## [What this task involves]
Set out every line of the data below as a numbered list, skipping blank lines and leaving out the pictures.

[[ Given data open ]]

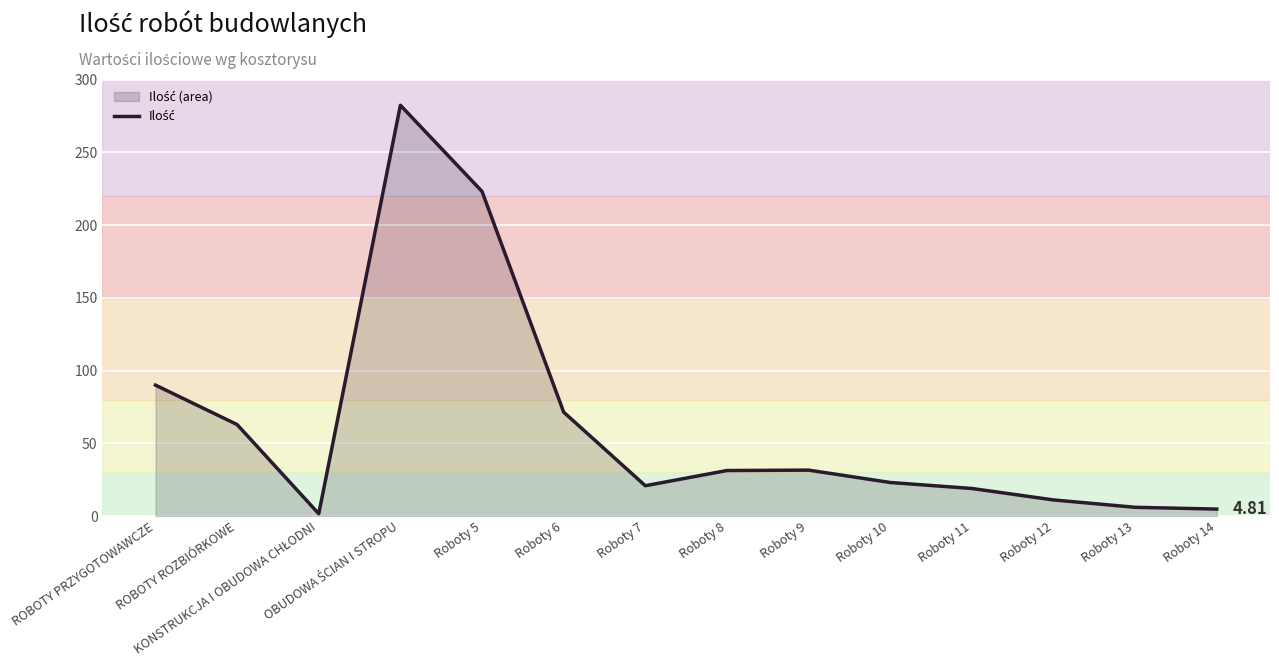

What is the difference between the values at Roboty 5 and Roboty 8?

191.8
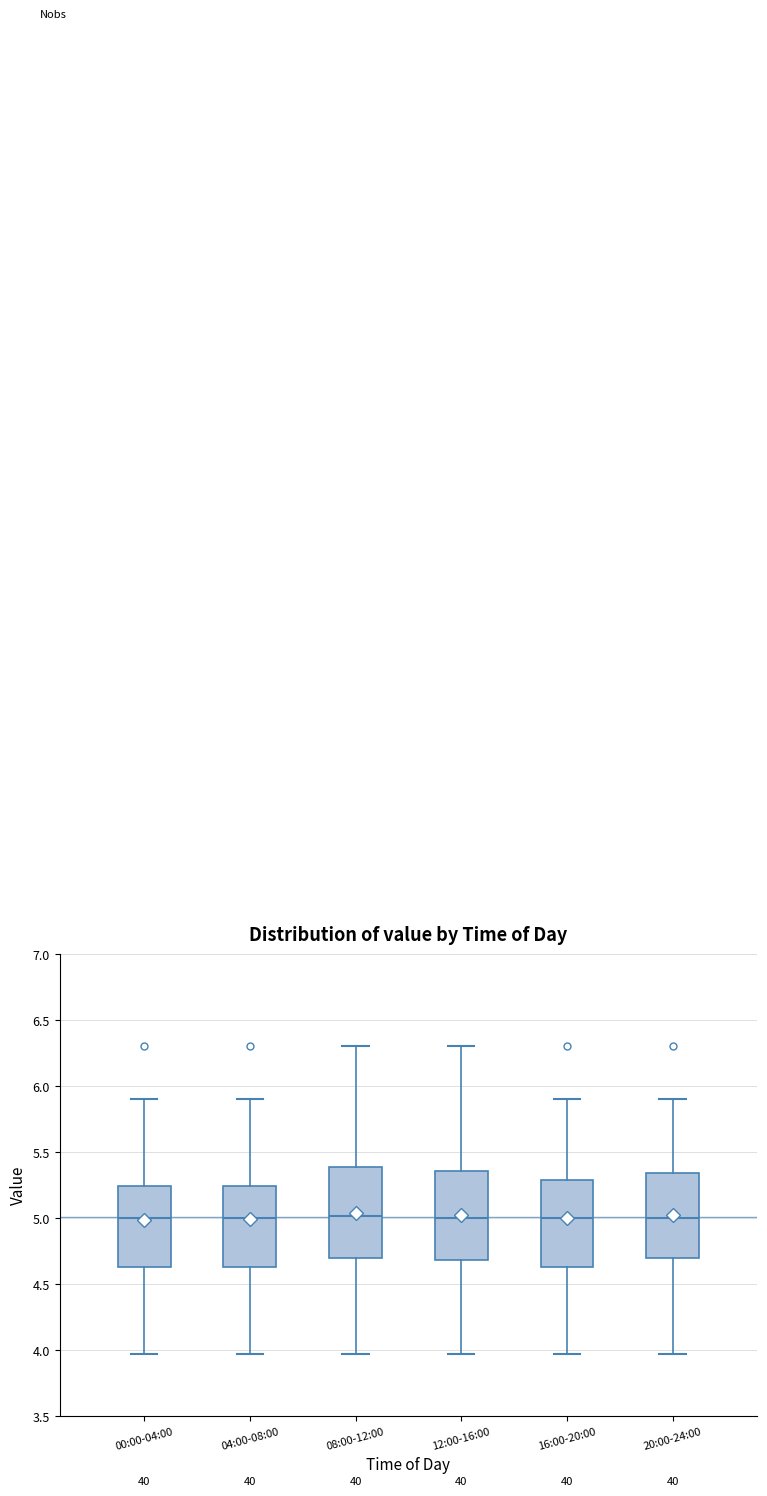

Reading left to right, read every box against the y-axis: the position of its median line, the range the box covers, and the ends of its whiskers. The values are not printed on the chart, so give them approximately, as read against the axis.

00:00-04:00: median 5.00, box 4.65 to 5.25, whiskers 3.95 to 5.90
04:00-08:00: median 5.00, box 4.65 to 5.25, whiskers 3.95 to 5.90
08:00-12:00: median 5.00, box 4.70 to 5.40, whiskers 3.95 to 6.30
12:00-16:00: median 5.00, box 4.70 to 5.35, whiskers 3.95 to 6.30
16:00-20:00: median 5.00, box 4.65 to 5.30, whiskers 3.95 to 5.90
20:00-24:00: median 5.00, box 4.70 to 5.35, whiskers 3.95 to 5.90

[[ Given data closed ]]

## [Written answer]
1. What is the difference between the values at Roboty 5 and Roboty 8?
2. 191.8
3. Reading left to right, read every box against the y-axis: the position of its median line, the range the box covers, and the ends of its whiskers. The values are not printed on the chart, so give them approximately, as read against the axis.
4. 00:00-04:00: median 5.00, box 4.65 to 5.25, whiskers 3.95 to 5.90
5. 04:00-08:00: median 5.00, box 4.65 to 5.25, whiskers 3.95 to 5.90
6. 08:00-12:00: median 5.00, box 4.70 to 5.40, whiskers 3.95 to 6.30
7. 12:00-16:00: median 5.00, box 4.70 to 5.35, whiskers 3.95 to 6.30
8. 16:00-20:00: median 5.00, box 4.65 to 5.30, whiskers 3.95 to 5.90
9. 20:00-24:00: median 5.00, box 4.70 to 5.35, whiskers 3.95 to 5.90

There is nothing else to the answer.